Intel® MPI Library provides the following tuning utilities:
Autotuner is the recommended utility for the application-specific tuning. If an application is spending significant time in MPI collective operations, autotuning might improve its performance. Autotuner is easy-to-use, and its overhead is close to zero.
The autotuning utility's tuning scope is I_MPI_ADJUST_<opname> family of environment variables, which are MPI collective operation algorithms. Autotuner limits tuning to the current cluster configuration (fabric, number of ranks, number of ranks per node). It works while an application is running, so performance could be potentially improved just by enabling the autotuner. It is also possible to generate new tuning file with MPI collective operations adjusted to application needs, and this file can be further passed to the I_MPI_TUNING_BIN variable.

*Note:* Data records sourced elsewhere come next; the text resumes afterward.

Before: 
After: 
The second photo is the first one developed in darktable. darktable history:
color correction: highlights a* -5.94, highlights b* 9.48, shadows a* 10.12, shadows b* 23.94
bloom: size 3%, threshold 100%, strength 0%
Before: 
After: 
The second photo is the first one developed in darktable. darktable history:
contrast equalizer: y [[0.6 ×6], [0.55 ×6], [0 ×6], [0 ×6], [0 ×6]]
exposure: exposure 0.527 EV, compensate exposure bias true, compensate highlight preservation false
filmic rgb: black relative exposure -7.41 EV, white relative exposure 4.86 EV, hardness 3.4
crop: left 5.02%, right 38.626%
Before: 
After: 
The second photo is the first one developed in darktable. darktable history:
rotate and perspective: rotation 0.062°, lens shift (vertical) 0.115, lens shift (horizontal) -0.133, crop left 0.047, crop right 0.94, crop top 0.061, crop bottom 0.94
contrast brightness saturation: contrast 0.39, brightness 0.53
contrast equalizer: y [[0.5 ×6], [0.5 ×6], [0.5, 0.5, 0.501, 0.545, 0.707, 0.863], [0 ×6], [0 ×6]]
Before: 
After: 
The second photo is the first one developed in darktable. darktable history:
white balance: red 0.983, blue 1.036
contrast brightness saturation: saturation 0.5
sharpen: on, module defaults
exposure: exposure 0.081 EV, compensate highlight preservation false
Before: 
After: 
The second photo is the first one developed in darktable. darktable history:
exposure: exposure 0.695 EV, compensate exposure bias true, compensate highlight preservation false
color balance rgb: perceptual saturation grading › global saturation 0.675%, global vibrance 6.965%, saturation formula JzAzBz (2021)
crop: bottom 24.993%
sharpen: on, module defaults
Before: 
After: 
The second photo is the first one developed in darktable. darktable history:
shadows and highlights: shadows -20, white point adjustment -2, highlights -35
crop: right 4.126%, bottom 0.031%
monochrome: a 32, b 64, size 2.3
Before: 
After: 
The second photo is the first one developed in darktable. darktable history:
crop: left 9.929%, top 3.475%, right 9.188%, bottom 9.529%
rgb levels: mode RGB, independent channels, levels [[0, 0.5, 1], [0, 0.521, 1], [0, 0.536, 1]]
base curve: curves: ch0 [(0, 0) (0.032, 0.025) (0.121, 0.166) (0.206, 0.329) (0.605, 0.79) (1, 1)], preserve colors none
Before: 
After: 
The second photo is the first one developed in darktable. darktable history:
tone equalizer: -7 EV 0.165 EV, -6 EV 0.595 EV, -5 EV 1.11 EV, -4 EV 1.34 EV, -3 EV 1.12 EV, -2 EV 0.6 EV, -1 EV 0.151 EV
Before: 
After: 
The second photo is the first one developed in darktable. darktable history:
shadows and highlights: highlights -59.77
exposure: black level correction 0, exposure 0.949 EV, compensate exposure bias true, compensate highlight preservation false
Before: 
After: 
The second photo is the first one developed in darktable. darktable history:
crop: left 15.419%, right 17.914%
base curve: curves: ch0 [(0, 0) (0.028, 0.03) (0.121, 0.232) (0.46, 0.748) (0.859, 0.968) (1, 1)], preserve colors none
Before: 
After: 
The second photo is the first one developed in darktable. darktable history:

mpitune is useful If the search space of the autotuner is not sufficient for your needs. mpitune iteratively launches a benchmarking application with different configurations to measure performance and stores the results of each launch. Based on these results, the tuner generates optimal values for parameters that are being tuned. mpitune has an ability to search for optimal values of variables other than I_MPI_ADJUST_<opname>, and it could be used for application-specific and cluster-wide tuning. For example, it could tune parameters (like radix) of collective operations.
Differences between the tuning utilities:
|Low tuning overhead||+||-|
|Ease of use||+||-|
|Tuning beyond collective operations||-||+|